The hard edges of the containers are best broken up by trailing plants such as variegated ivy, which is also a good camouflage for the sides of an ugly tub. Ivy can be rather expensive, but it is easily propagated and if you buy one or two plants these will soon put out new shoots, and this new growth plus the new root tentacles should be cut off and put into a glass of water. After a few weeks, plant the cutting in moist peat. You should soon produce enough ivy to trail over the sides of half a dozen containers! But you have to be patient as it takes time to get established. Ivy sold as house plants is much cheaper and perfectly suitable for using in the garden.

Mature ivy roots can be a bit ‘pushy’ so you need to cut down through the ivy root system with your trowel every year or two to break the root system so that other plants’ roots have a chance.

Colour

silvery grey foliage of HelichrysumColour is a question of taste. I prefer variegated ivy, grey foliage such as Helichrysum and a pink trailing ivy leaf geranium called ‘King of the Balkans’ which has a continuous show of masses of delicate bright pink flowers. Coupled with white campanula, this makes a quiet pleasant display. An all grey and white arrangement of Senecio bicolour ‘Silver Dust’, white petunias (which need plenty of water), Helichrysum and white campanulas is very smart.

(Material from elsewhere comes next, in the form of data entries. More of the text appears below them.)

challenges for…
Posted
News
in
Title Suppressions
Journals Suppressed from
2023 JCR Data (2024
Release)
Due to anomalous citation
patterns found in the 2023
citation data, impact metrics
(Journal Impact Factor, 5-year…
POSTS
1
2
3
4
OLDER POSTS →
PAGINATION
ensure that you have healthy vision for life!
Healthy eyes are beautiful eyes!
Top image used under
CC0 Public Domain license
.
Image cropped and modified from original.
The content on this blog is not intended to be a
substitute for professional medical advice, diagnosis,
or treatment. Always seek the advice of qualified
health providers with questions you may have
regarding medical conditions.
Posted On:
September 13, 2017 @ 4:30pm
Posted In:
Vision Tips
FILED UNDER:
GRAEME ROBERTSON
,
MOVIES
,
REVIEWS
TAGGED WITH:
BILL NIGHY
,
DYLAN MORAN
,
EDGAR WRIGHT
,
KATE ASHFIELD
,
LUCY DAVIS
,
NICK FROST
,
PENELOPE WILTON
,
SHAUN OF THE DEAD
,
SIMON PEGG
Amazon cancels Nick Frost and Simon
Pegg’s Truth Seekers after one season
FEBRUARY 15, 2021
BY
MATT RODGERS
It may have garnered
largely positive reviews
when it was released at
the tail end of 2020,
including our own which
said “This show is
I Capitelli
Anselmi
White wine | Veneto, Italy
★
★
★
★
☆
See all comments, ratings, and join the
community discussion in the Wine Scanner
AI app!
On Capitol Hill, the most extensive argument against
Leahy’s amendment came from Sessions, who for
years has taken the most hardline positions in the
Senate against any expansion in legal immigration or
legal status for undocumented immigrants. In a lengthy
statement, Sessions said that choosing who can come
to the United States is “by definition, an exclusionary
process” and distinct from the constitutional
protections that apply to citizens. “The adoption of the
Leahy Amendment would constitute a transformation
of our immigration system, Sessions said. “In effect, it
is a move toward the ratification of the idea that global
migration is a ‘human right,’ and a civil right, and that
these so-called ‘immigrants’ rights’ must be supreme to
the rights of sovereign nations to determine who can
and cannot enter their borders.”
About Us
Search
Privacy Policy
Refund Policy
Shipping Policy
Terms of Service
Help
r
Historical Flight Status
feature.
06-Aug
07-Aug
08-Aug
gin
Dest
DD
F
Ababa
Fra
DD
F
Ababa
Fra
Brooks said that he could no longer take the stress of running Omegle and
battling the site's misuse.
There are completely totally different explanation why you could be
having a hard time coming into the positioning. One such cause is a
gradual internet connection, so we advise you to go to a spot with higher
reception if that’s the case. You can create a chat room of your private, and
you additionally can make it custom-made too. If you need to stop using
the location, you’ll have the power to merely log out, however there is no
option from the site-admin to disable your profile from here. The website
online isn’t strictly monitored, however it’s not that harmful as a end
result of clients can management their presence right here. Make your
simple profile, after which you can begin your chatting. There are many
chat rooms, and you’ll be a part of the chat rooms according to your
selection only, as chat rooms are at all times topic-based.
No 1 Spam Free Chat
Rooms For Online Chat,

But I have seen many dazzling patios, small gardens or balconies filled with every colour under the sun. As I said, it is just a question of your own preference. There are no rules and some of the most unlikely combinations take on a new charm when put together. Even plants I don’t really like, such as marigolds, can look pretty in the right setting. But the rule tends to be, in the country colourful displays are more in keeping and in towns the quieter more select choice is preferable.

Important

King of the BalcansRemember once your tub is planted up to water daily during the summer, and feed the plants a liquid manure such as Bio plant food in the watering can once a week, or you can use a good feed in spring with a slow release fertiliser. But most important, water well at least three times a week, as containers dry out quickly, especially in full sun. Rain tends not to soak into the earth; usually it just moistens the surface as it splashes off the leaves. So a good soaking with a hose is vital.

Holiday Watering

If you go away, take the containers out of the sun and leave them grouped together near a few buckets of water, so there is moisture in the air around them. Before leaving, drench the containers thoroughly, then pack moist peat, moss or bark chips over the soil to retain the moisture. Otherwise ask your neighbour to water them with the hose over the garden fence.

You could buy a timer cap. The simplest ones are Hozelock ASL Aquameter Water Controller and Garden Watertimer. Both turn the water off after a fixed time. They do need to be reset each day, but nevertheless they will save your neighbour a lot of time and hard work.